Ahora vemos a tres marines orinando sobre los cadáveres de talibanes afganos, o las imágenes de crueles vejaciones a prisioneros de guerra, y entonces aparece en nuestras pantallas un psicólogo de Harvard ilustrándonos con una novedosa explicación sobre el estrés postraumático de soldados jóvenes que no están preparados para ir a la guerra, como si los mozos de antes estuvieran más acostumbrados a matar y morir. Pero la auténtica novedad la aportan los smartphones y Youtube. Ya nadie cree, ni siquiera los pacifistas, que se pueda abolir la guerra. Sólo aspiramos a contarla, a conmocionarnos ante la barbarie y a intentar que no queden impunes los actos más crueles de los personajes más sanguinarios, esos en los que no queda ninguna duda sobre quiénes son las víctimas y quiénes los verdugos. Esto se complica con la subida a los altares del ciudadano-reportero, de imposible censura por el poder establecido, y la difusión mundial de sus trabajos como amateur de la información. La secuencia mil veces repetida del linchamiento de Gadafi por una turbamulta salvaje extirpó para siempre de nuestra imaginación la idea de una Libia democrática y civilizada una vez redimida del yugo de aquel déspota alucinado. Una democracia sólo de fotografías.

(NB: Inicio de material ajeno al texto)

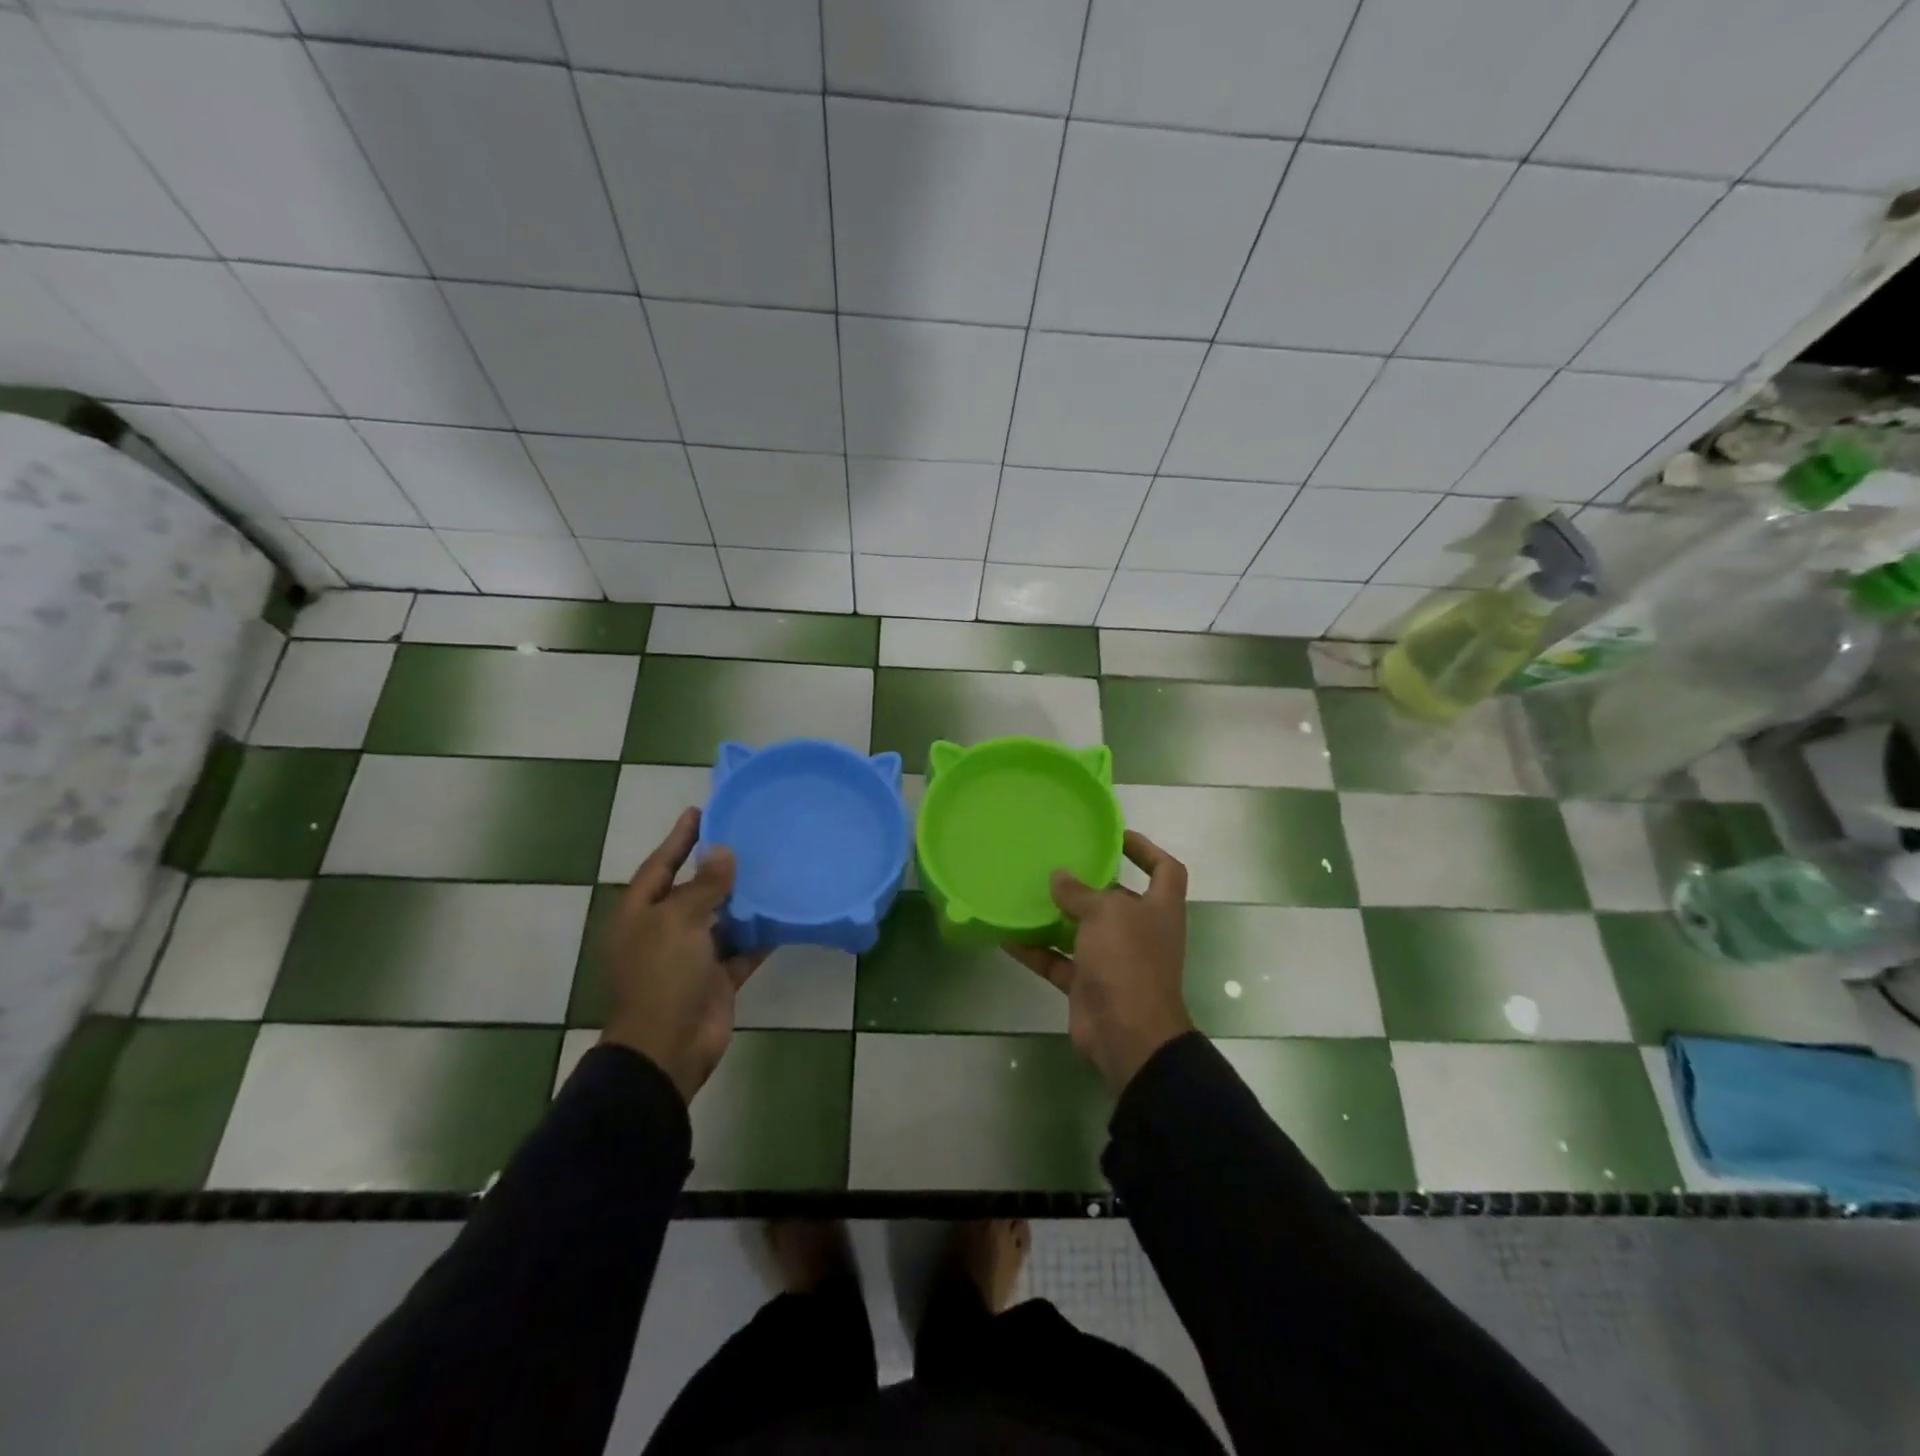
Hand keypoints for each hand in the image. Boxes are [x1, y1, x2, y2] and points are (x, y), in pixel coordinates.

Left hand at [599, 808, 766, 1102]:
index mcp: (641, 913)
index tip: (701, 811)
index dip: (680, 838)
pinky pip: (742, 948)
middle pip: (692, 890)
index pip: (661, 864)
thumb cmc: (663, 976)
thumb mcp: (679, 922)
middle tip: (747, 835)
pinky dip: (760, 935)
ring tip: (773, 868)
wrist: (668, 1048)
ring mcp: (692, 956)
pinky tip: (785, 914)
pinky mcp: (717, 977)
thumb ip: (704, 885)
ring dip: (743, 900)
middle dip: (717, 867)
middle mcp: (664, 930)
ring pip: (721, 918)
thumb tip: (722, 851)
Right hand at [1005, 831, 1194, 1093]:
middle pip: (1117, 898)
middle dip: (1090, 882)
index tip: (1114, 836)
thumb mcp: (1105, 914)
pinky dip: (1036, 950)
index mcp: (1159, 908)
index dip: (1145, 849)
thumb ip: (1079, 892)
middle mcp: (1140, 931)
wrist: (1128, 1035)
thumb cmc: (1128, 961)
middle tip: (1056, 862)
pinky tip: (1008, 936)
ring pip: (1083, 930)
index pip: (1165, 868)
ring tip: (1027, 892)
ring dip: (1058, 915)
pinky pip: (1059, 961)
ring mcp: (1114, 960)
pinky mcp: (1089, 984)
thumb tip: (1060, 876)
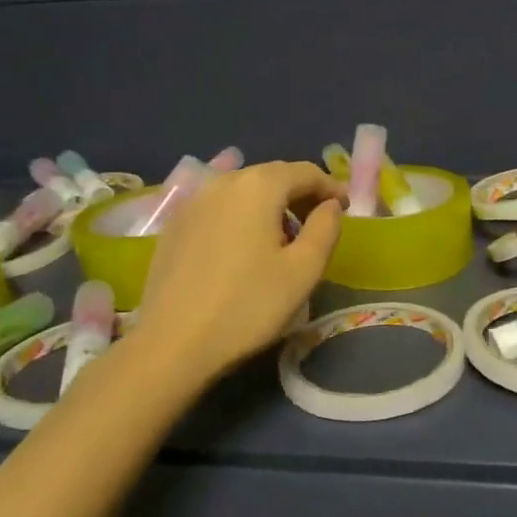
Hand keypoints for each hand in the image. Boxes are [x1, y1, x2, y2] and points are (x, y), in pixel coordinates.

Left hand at [134, 161, 343, 380]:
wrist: (172, 344)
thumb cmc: (248, 306)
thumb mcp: (304, 270)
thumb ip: (326, 228)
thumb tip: (330, 206)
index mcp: (258, 186)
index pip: (305, 171)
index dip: (330, 187)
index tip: (344, 209)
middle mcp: (223, 182)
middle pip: (272, 176)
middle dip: (301, 194)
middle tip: (319, 224)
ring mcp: (193, 202)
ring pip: (243, 191)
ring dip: (271, 205)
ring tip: (284, 238)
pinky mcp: (174, 226)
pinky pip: (219, 208)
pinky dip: (241, 217)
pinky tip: (245, 249)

La potencia demoledora de estas imágenes bélicas conlleva un peligro añadido: considerar la guerra como la máxima expresión de violencia o crueldad humana. Tanzania es un país en paz, pero a unos centenares de kilómetros de los resorts de lujo del Serengueti tres jóvenes fueron capaces de entrar en una choza armados con machetes, amputar un brazo a una niña albina de doce años, y entregar a su madre una garrafa de queroseno para cauterizar la herida y evitar que su hija muera desangrada, para así tener la oportunidad de vender en el futuro otras extremidades de su cuerpo a algún cabrón disfrazado de brujo que se las comprará por quinientos euros. Veo en televisión a esa niña un año después de la tragedia, sentada en el pupitre de su clase, levantando el brazo que le queda para contestar a una pregunta de su profesora y sonriendo al acertar con la respuesta, y me doy cuenta que es imposible que no superemos el drama de los previsibles seis millones de parados y las atrocidades de alcaldes perennes que, sin sonrojarse, nos sacan ahora sus facturas impagadas desde hace ocho años.